As documented in #726, #514, #653 ForwardDiff encounters some difficulty when it comes to differentiating complex functions. The issue is similar to the one in #481 . This is a very serious issue which has been encountered by several people, including myself, and can be quite difficult to identify the first time, especially when using ForwardDiff as a "black box". Julia and ForwardDiff are widely used by mathematicians in the field of quantum chemistry, who manipulate complex number daily, and encountering this issue can result in a huge loss of time. Up to a few exceptions (mainly the functions abs and abs2), all the rules defined in DiffRules can be extended to the complex domain with no modification. I worked a bit on the issue and came up with a start of fix by modifying unary_dual_definition as follows: https://github.com/clguillot/ForwardDiff.jl/blob/114cfe90755df8591488c7d71bd3109be5325fb9/src/dual.jl#L234-L265 I simply define a version of the derivative for Complex{Dual} defined with the expression found in DiffRule and returning a new Complex{Dual}. With this fix, I get the correct result when computing the order 2 derivative of exp(ix):

julia> f(x) = exp(1im*x);
julia> df(x) = ForwardDiff.derivative(f, x);
julia> ForwardDiff.derivative(df, 0.0)
-1.0 + 0.0im

Without the fix, the same computation (unless the modification in #481 is implemented) returns 0.0 + 0.0im, which is obviously wrong. I also implemented sin and cos for Complex by hand https://github.com/clguillot/ForwardDiff.jl/blob/114cfe90755df8591488c7d71bd3109be5325fb9/src/dual.jl#L747-L771 but avoiding sincos since I was lazy.
|---|
### Exercises to complete
1. Reproduce word for word the stretch of the ForwardDiff passage from "Without the fix, the" through "I was lazy.".
2. In the ForwardDiff passage, which functions are named as the main exceptions among the DiffRules rules that cannot be extended to the complex domain without modification?
3. Continue the ForwardDiff passage on differentiating complex functions from where it stops.
|---|
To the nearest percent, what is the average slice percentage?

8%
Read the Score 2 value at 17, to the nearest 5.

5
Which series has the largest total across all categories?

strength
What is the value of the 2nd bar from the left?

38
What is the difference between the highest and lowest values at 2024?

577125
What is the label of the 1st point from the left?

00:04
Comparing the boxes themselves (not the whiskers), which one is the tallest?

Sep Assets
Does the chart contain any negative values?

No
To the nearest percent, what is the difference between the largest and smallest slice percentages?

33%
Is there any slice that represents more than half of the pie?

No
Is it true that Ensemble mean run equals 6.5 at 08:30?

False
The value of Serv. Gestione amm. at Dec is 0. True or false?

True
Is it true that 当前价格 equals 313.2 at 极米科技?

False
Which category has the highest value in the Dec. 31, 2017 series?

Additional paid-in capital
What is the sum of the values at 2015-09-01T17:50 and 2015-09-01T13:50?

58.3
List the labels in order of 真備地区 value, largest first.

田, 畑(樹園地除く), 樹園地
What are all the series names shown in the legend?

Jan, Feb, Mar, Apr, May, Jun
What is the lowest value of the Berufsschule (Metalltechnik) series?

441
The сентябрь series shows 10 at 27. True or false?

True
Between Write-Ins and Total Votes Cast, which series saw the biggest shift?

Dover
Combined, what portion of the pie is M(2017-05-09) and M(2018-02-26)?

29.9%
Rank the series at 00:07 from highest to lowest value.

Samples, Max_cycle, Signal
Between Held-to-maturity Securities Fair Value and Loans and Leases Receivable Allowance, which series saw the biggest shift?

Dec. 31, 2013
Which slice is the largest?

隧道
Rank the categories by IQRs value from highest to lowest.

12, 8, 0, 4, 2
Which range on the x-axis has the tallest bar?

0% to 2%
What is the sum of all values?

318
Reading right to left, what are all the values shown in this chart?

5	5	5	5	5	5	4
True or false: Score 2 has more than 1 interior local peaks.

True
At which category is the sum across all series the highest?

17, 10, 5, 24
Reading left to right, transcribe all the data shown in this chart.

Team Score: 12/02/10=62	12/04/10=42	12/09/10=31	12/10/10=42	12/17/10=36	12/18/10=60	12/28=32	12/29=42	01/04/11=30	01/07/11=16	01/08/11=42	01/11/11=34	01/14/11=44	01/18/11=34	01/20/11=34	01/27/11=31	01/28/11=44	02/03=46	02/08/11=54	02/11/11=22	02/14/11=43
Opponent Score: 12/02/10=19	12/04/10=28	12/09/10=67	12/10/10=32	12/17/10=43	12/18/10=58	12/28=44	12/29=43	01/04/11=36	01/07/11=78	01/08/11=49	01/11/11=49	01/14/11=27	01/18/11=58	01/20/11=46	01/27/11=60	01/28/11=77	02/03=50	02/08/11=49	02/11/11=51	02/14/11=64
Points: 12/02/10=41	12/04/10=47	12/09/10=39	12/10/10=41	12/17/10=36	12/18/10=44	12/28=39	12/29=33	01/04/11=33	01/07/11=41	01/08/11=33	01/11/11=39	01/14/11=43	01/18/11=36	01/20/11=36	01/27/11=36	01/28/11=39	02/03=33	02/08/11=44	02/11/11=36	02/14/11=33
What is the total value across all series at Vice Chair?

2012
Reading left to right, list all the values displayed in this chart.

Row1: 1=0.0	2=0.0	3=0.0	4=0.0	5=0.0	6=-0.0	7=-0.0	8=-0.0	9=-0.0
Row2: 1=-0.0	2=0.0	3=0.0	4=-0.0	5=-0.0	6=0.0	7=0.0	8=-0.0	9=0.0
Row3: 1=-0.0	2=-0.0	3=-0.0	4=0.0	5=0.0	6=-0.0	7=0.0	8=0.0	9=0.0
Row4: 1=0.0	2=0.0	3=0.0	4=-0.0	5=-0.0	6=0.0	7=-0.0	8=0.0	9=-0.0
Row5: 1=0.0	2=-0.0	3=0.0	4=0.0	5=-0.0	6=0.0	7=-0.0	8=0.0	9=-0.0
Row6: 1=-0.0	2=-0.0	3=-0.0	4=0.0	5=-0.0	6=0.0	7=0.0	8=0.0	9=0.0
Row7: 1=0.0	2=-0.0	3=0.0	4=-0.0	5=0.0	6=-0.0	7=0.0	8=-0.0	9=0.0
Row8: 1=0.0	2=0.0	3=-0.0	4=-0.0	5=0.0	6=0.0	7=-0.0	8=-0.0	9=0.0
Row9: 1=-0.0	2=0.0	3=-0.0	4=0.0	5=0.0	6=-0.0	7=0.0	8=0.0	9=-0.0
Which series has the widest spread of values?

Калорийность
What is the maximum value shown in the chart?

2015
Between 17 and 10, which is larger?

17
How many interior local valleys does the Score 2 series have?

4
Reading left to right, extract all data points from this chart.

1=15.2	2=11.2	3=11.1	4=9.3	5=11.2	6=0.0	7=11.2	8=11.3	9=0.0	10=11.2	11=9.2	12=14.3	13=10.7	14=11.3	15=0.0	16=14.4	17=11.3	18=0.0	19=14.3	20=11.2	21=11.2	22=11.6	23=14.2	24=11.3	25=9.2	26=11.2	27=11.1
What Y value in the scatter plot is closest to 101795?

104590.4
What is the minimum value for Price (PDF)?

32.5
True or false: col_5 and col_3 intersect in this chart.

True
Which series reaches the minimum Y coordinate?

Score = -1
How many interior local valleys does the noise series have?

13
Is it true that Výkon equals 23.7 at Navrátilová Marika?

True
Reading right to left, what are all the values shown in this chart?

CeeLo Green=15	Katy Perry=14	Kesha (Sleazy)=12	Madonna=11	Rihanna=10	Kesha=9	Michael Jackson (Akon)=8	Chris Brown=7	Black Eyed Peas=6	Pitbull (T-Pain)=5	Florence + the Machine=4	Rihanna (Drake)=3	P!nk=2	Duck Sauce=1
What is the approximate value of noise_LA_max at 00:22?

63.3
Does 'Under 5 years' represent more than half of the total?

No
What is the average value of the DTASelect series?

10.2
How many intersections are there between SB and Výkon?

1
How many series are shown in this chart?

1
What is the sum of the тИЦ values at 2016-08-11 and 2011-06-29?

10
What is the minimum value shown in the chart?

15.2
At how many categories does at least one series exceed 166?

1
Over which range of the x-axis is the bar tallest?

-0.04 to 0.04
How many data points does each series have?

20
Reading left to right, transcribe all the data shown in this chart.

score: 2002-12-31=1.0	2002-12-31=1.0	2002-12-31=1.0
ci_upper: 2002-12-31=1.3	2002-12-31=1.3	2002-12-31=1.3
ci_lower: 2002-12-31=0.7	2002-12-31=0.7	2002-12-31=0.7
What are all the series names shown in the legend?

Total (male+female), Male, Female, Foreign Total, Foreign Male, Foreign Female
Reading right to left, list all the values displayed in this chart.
|---|
### Answer set
1.
Without the fix, the same computation (unless the modification in #481 is implemented) returns 0.0 + 0.0im, which is obviously wrong. I also implemented sin and cos for Complex by hand https://github.com/clguillot/ForwardDiff.jl/blob/114cfe90755df8591488c7d71bd3109be5325fb9/src/dual.jl#L747-L771 but avoiding sincos since I was lazy.

2. abs and abs2

3.
I believe having explicit derivatives in those cases will mostly free ForwardDiff from having to worry about how the functions are implemented in the libraries, since it never needs to actually go through this code with a Dual type. Moreover, I don't think it to be too harmful for the performances either.

One issue that I see with this pull request is the manual exclusion of some function. It would probably be more elegant to modify DiffRules to indicate which function can see its derivative extended to the complex domain, for example by defining a macro @define_analytic_diffrule which would make a call to @define_diffrules and put the function into a some kind of list indicating that it is analytic. Until something like this can be pulled up, the code above should at least provide a basis that returns the right answer in most cases. It would also be nice to provide a similar fix for functions of several variables, but all in good time.